No, 7B LLMs only need about 4GB of RAM. There is *extremely little* quality loss...

Tankenstein · 2024-05-20T19:08:23 1716232103

The original commenter mentioned 70B, not 7B.

coder543 · 2024-05-20T19:11:44 1716232304

I had already read the comment I was responding to, and they actually mentioned both.

Here's the exact quote for the 7B:

"Even running a 7B will take 14GB if it's fp16."

Since they called out a specific amount of memory that is entirely irrelevant to anyone actually running 7B models, I was responding to that.

I'm certain that no one at Microsoft is talking about running 70B models on consumer devices. 7B models are actually a practical consideration for the hardware that exists today.

SushiHippie · 2024-05-21T17:21:33 1716312093

They said: "Even running a 7B will take 14GB if it's fp16."

Which is correct, fp16 takes two bytes per weight, so it will be 7 billion * 2 bytes which is exactly 14GB.

They are probably aware that you could run it with 4 bit quantization (which would use 1/4 of the RAM) but explicitly mentioned fp16.

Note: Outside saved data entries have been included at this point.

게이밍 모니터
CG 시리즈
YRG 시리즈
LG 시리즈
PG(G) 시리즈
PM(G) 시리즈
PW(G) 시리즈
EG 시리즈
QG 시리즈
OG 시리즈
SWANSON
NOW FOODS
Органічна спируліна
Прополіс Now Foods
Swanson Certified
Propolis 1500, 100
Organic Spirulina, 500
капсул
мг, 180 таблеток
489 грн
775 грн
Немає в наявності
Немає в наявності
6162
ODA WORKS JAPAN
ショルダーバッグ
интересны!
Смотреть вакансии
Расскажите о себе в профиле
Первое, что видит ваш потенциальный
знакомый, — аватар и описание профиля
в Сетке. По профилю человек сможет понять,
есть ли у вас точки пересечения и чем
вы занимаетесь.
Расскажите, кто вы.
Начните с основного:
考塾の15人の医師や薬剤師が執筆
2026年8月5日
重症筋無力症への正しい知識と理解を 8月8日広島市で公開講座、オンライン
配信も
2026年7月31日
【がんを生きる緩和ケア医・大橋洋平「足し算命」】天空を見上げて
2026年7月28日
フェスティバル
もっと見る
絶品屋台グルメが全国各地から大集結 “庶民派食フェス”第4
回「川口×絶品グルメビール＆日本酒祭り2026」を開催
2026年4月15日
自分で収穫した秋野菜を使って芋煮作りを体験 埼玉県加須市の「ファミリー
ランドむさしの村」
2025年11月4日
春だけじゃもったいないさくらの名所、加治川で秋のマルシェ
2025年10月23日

coder543 · 2024-05-21T17:23:25 1716312205

> > Since they called out a specific amount of memory that is entirely irrelevant to anyone actually running 7B models, I was responding to that.

> Which is correct, fp16 takes two bytes per weight, so it will be 7 billion * 2 bytes which is exactly 14GB.

As I said, it is "entirely irrelevant", which is the exact wording I used. Nowhere did I say that the calculation was wrong for fp16. Irrelevant numbers like that can be misleading to people unfamiliar with the subject matter.

No one is deploying LLMs to end users at fp16. It would be a huge waste and provide a bad experience. This discussion is about Copilot+, which is all about managed AI experiences that "just work" for the end user. Professional-grade stuff, and I believe Microsoft has good enough engineers to know better than to deploy fp16 LLMs to end users.

Tankenstein · 2024-05-24T10:16:43 1716545803

Makes sense, your argument is clear now, my mistake.